Curry even shouted out the Spanish guard when he hit his one-legged 3-pointer in this year’s All-Star Game at Chase Center. 

But outside of the All-Star Game, Curry hasn’t really participated in the trend. He hasn’t attempted a running three in a real game this year, and the last one he hit was in 2021 over then-Grizzlies guard De’Anthony Melton. 

Warriors sharpshooter Buddy Hield said he’s been practicing the one-legged shot since training camp and drained one in October.

“You gotta find that fine line,” Hield said. “When you do it, if you make it, it’s good, but if you miss it, it’s a whole like, everybody says, ‘Buddy’s shooting a fucking stepback one-legged three.’ So you’ve got to make it if you do it.” 

Sitting on the sideline after a morning shootaround in New Orleans, Curry watched the Tatum video again, then a third time — studied it, broke it down. 
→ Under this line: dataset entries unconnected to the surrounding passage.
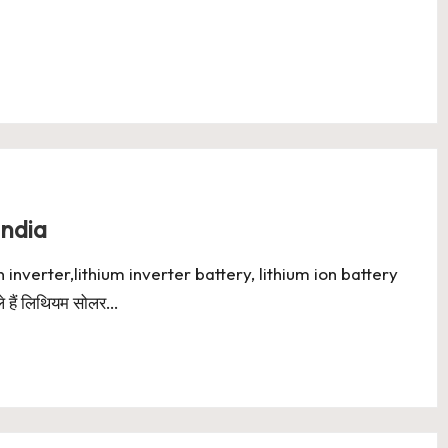
India
 inverter,lithium inverter battery, lithium ion battery
े हैं लिथियम सोलर…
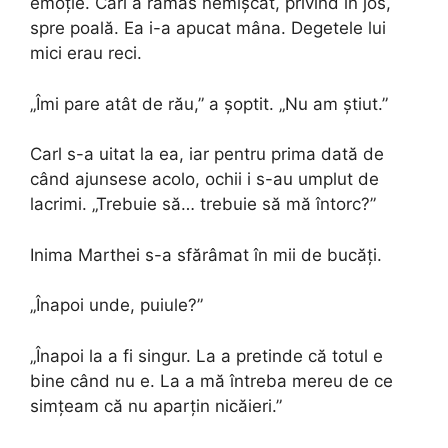
emoție. Carl a rămas nemișcat, privind în jos,
spre poală. Ea i-a apucat mâna. Degetele lui
mici erau reci.
„Îmi pare atât de rău,” a șoptit. „Nu am știut.”
Carl s-a uitat la ea, iar pentru prima dată de
când ajunsese acolo, ochii i s-au umplut de
lacrimi. „Trebuie să… trebuie să mă întorc?”
Inima Marthei s-a sfărâmat în mii de bucăți.
„Înapoi unde, puiule?”
„Înapoi la a fi singur. La a pretinde că totul e
bine când nu e. La a mă întreba mereu de ce
simțeam că nu aparțin nicăieri.”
“I don’t know why he tried that,” Curry said. “Yeah, it’s almost like a two-foot stop would be harder to create rhythm, especially if the ball’s kind of hanging, so you just let the momentum take you into the shot. But that thing, that’s a ‘feel’ thing. I’m pretty sure he didn’t choreograph that before, like, ‘I’m about to shoot this one-legged three.’ As soon as he came off the screen, he knew how much space he had, and he needed to get a shot off. Ten on the clock, so … that’s nice.” 

Curry doesn’t work specifically on his running three but tries a variety of shots randomly to work on different balance and footwork patterns. “I’ll sprinkle one in every once in a while,” he said.

Around the league, though, those sprinkles are becoming splashes. 

“Everybody I show it to loves it,” Hauselman said. “I don’t think we’d see Dame [Lillard] and Steph and LeBron — we wouldn’t see these guys doing it without knowing it was viable.”